▶ _What you will do_
Rewrite every line of text from all the items below as a single numbered list, skipping blank lines. Leave the pictures out of the answer.
---- Record excerpts
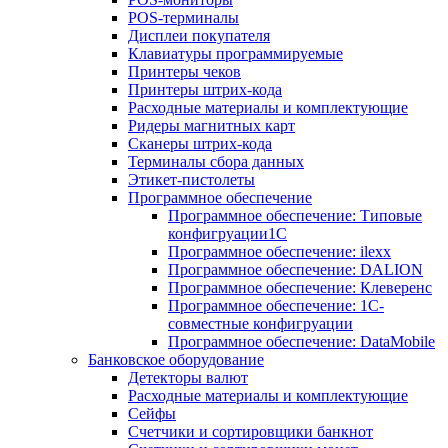
POS-терминалы
Дисплеи покупателя
Клавиатуры программируемые
Принтеры чеков
Принтеры штрих-кода
Расходные материалы и комплектующие
Ридеры магнитных карт
Сканеры штрих-кода
Терминалы сбора данных
Этикет-пистолеты
Программное обеспечение
Программное обеспечение: Типовые
конфигруации1С
Программное обеспечение: ilexx
Программное обеспечение: DALION
Программное обеспечение: Клеверенс
Программное обеспечение: 1С-
совместные конфигруации
Программное обеспечение: DataMobile
Банковское оборудование
Детекторы валют
Расходные материалы и комплектующие
Сейфы
Счетчики и сортировщики банкнот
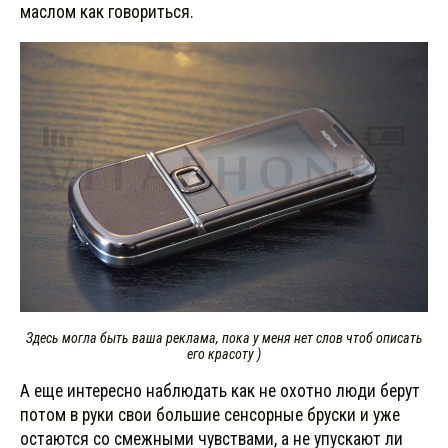
маслом как говориться.
Здесь могла быть ваша реклама, пока у меня нет слов чтоб описать
его красоту )
А еще интересно наблюдать как не охотно люди берут
потом в руки свои большие сенсорные бруски и уже
остаются со смежными чувствами, а не упускают ли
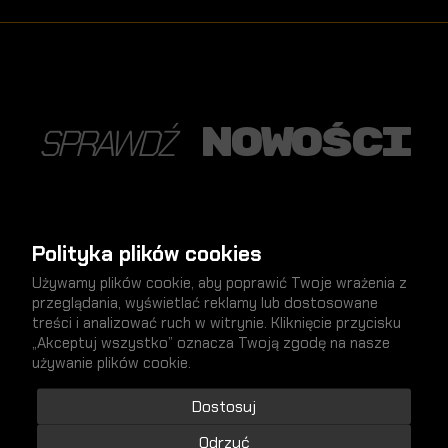
nowości
SPRAWDŹ
Polityka plików cookies
NOWY
Używamy plików cookie, aby poprawić Twoje wrażenia z
przeglądania, wyświetlać reklamy lub dostosowane
treści i analizować ruch w witrynie. Kliknięcie przycisku
„Akceptuj wszystko” oznacza Twoją zgodę na nasze
używanie plików cookie.
Dostosuj
Odrzuć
--------
▶ _Written response_
1. POS-терминалы
2. Дисплеи покупателя
3. Клавиатуры программируемые
4. Принтеры чеков
5. Принтеры штрих-кода
6. Расходные материалы и комплектующие
7. Ридеры магнитных карт
8. Сканеры штрих-кода
9. Терминалы сбора данных
10. Этикет-пистолеты
11. Программное обеспечение
12. Программное обеспечение: Типовые
13. конфигруации1С
14. Программное обеспечение: ilexx
15. Программное обеспечение: DALION
16. Программное обеспечение: Клеверенс
17. Программное обеспечение: 1С-
18. совместные конфигруации
19. Программное обеспечение: DataMobile
20. Банковское оборудование
21. Детекторы валют
22. Расходные материалы и комплектующие
23. Сейфы
24. Счетчики и сортировщики банкнот
25. маслом как говориться.
26. Здесь могла быть ваша реклама, пока у меня нет слов чтоб описать
27. его красоту )
28. А еще интересно наблюдать как не охотно люди берут
29. потом в руки свои большие сенсорные бруски и уже
30. остаются со смежными чувствами, а не упускают ли
31. nowości
32. SPRAWDŹ
33. Polityka plików cookies
34. NOWY
35. Używamy plików cookie, aby poprawić Twoje wrażenia z
36. przeglądania, wyświetlać reklamy lub dostosowane
37. treści i analizować ruch w witrynie. Kliknięcie przycisku
38. „Akceptuj wszystko” oznacza Twoją zgodę na nasze
39. używanie plików cookie.
40. Dostosuj
41. Odrzuć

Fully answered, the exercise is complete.